Following the lecture, Steinem fielded questions from the audience.

Duke activist Jacob Tobia, a senior and Duke Student Government vice president for equity and outreach, asked what "we as a culture can do to bring up boys differently" so that "sissies can be happy."

Steinem said the best thing to do is to treat those men as humans and listen to them.

"There's nothing more radical than listening," Steinem said.

Izzi Clark / The Chronicle

She added that she knows gender is a powerful force, but in real life there is no such thing.

Senior Chelsea Pieroni asked Steinem what her thoughts were on Duke's "oppressive social system," pointing specifically to Greek life.

Steinem said people do what they see, rather than what they are told and that the best way to combat issues within Duke's social system is to lead by example.

"The more examples people see of different ways of living the more able they are to make that choice," Steinem said.

Another student asked a question regarding the adult film actress in Duke's freshman class, asking what Steinem's stance was on the pornography industry.

Steinem emphasized the difference between pornography and erotica and said the problem is the pornographic industry and not the woman. She chose not to comment on the Duke porn star, citing that she did not have enough information about the situation.

"I worry when we begin to isolate the one person who isn't in power," Steinem said.

In an interview with The Chronicle following the event, Steinem commented that the feminist movement has evolved over time.

"Its beginnings were in peoples' living rooms, and there was only one national organization and one national black feminist organization," she said. "Now that there's an organization built around each issue, it's more deep and detailed."

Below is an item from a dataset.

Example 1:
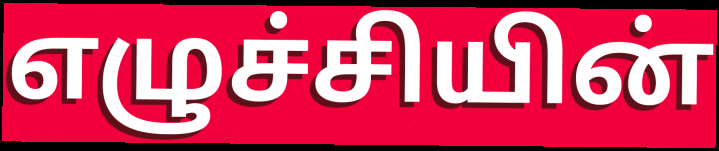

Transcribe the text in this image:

எழுச்சியின்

In the future, she believes there will be stronger connections between the different issues of feminist organizations and that these issues will have further global reach.

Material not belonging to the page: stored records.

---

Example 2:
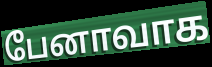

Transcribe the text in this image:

பேனாவாக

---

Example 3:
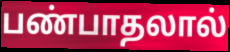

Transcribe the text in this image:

பண்பாதலால்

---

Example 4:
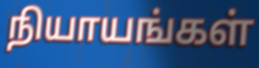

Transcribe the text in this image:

நியாயங்கள்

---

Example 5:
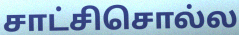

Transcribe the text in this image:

சாட்சிசொல்ல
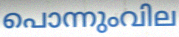
പൊന്നുംവില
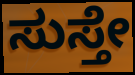
ಸುಸ್ತೇ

When asked whether she believes the Equal Rights Amendment will ever be ratified, Steinem said "yes, absolutely" and that there is a need to put women in the Constitution.

Lisker added that she hopes the event inspired people to see that they can make changes in areas important to them.

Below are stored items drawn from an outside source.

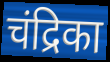
चंद्रिका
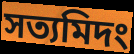
সত্যমিদং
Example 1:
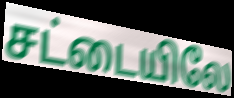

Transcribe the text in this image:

சட்டையிலே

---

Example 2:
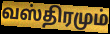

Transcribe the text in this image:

வஸ்திரமும்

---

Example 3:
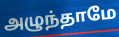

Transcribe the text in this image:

அழுந்தாமே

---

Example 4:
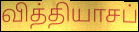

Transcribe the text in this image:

வித்தியாசப்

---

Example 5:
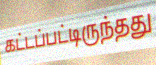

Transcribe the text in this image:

கட்டப்பட்டிருந்தது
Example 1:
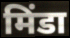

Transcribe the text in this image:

मिंडा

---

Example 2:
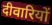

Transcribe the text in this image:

दीवारियों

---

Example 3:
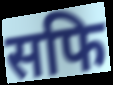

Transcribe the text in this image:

सफि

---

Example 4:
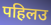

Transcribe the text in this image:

पहिलउ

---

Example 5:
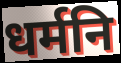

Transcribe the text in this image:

धर्मनि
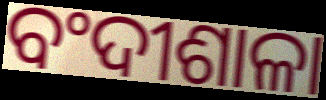
ବଂଦୀଶାଳା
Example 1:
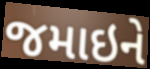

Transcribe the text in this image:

જમાઇને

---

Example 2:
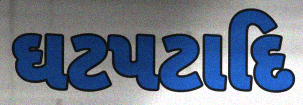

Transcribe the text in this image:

ઘટપટાદિ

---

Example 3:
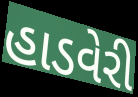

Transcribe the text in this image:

હાડવેરી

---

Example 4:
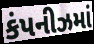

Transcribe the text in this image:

કંપનીઝમાં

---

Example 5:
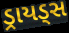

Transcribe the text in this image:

ડ્રાયડ્સ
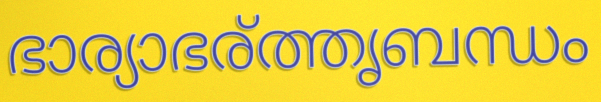
ഭാര്യാഭര്ത്തൃബന്ധം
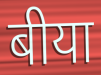
बीया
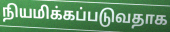
நியமிக்கப்படுவதாக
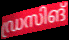
ഡ്രസിങ്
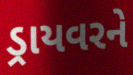
ડ્રાયવરને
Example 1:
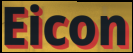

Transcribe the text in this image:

Eicon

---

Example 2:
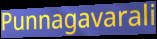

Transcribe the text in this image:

Punnagavarali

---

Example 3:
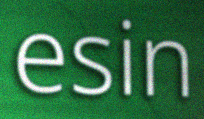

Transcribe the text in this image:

esin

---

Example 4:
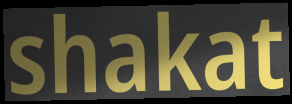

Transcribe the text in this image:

shakat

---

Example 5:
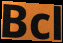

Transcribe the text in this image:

Bcl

"Gloria Steinem is a fantastic example of a woman who simply keeps speaking up for social justice, year after year, and gradually over time contributes to significant social change," she wrote in an email Tuesday.

When asked what being a feminist meant to her, Steinem emphasized it meant recognizing the humanity of other human beings.

"A feminist is someone who recognizes both their own full humanity and value as well as that of others," she said.